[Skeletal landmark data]
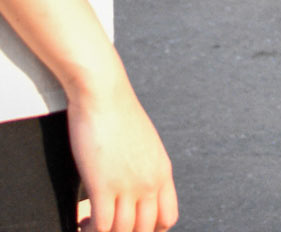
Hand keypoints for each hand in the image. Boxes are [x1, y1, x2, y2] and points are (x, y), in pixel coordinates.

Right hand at [65, 56, 177, 231]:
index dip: (151, 229)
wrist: (103, 92)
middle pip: (146, 230)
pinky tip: (81, 222)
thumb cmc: (118, 113)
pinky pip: (101, 227)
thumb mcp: (144, 142)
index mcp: (162, 170)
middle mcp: (150, 181)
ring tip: (90, 224)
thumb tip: (137, 189)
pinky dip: (90, 231)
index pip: (168, 218)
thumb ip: (145, 167)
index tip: (132, 226)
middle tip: (108, 226)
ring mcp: (128, 185)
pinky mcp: (103, 186)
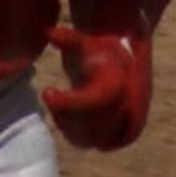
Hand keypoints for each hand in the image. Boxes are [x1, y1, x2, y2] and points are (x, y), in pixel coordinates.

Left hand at [40, 26, 153, 150]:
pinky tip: (65, 117)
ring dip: (70, 126)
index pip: (95, 101)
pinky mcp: (120, 133)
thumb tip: (49, 32)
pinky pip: (96, 144)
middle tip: (50, 96)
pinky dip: (78, 135)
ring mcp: (126, 123)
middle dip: (66, 114)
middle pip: (92, 125)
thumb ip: (70, 38)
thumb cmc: (104, 49)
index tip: (46, 91)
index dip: (67, 102)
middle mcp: (128, 107)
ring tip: (58, 105)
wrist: (129, 59)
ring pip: (93, 139)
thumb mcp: (88, 41)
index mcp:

> **Work task**
In your copy, repeat the records above exactly and include no images.

> **Response for this exercise**
Hand keypoints for each hand in the image. Boxes are [x1, y1, x2, y2] and points are (x, y), in pixel coordinates.

Right hand at [65, 56, 177, 231]:
index dip: (151, 229)
wrist: (103, 92)
middle pip: (146, 230)
pinky tip: (81, 222)
thumb cmc: (118, 113)
pinky pip: (101, 227)
thumb mcp: (144, 142)
index mcp: (162, 170)
middle mcp: (150, 181)
ring tip: (90, 224)
thumb tip: (137, 189)
pinky dip: (90, 231)
index pip: (168, 218)
thumb ip: (145, 167)
index tip: (132, 226)
middle tip: (108, 226)
ring mcp: (128, 185)
pinky mcp: (103, 186)
Hand keypoints for each hand in the image. Boxes are [x1, y1, x2, y2] and points are (x, y), in pixel coordinates.

Left hand at [40, 26, 153, 150]:
pinky tip: (65, 117)
ring dip: (70, 126)
index pip: (95, 101)
pinky mcp: (120, 133)
thumb tip: (49, 32)
pinky pip: (96, 144)
middle tip: (50, 96)
pinky dip: (78, 135)
ring mcp: (126, 123)
middle dip: (66, 114)
middle pip: (92, 125)
thumb ip: (70, 38)
thumb cmc: (104, 49)
index tip: (46, 91)
index dip: (67, 102)
middle mcp: (128, 107)
ring tip: (58, 105)
wrist: (129, 59)
ring pip: (93, 139)
thumb mcp: (88, 41)
index mcp:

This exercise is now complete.